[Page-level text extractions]
◆ ◆ ◆ ◆

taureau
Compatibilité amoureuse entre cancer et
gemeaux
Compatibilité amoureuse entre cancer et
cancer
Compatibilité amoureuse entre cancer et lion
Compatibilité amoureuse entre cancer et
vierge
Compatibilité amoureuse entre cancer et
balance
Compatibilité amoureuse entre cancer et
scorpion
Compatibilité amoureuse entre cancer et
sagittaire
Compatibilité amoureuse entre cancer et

◆ ◆ ◆ ◆

Problem requirements — Give back every entry exactly.

Solution to this problem —
taureau
Compatibilité amoureuse entre cancer et
gemeaux
Compatibilité amoureuse entre cancer et
cancer
Compatibilité amoureuse entre cancer et lion
Compatibilité amoureuse entre cancer et
vierge
Compatibilité amoureuse entre cancer et
balance
Compatibilité amoureuse entre cancer et
scorpion
Compatibilité amoureuse entre cancer et
sagittaire
Compatibilité amoureuse entre cancer et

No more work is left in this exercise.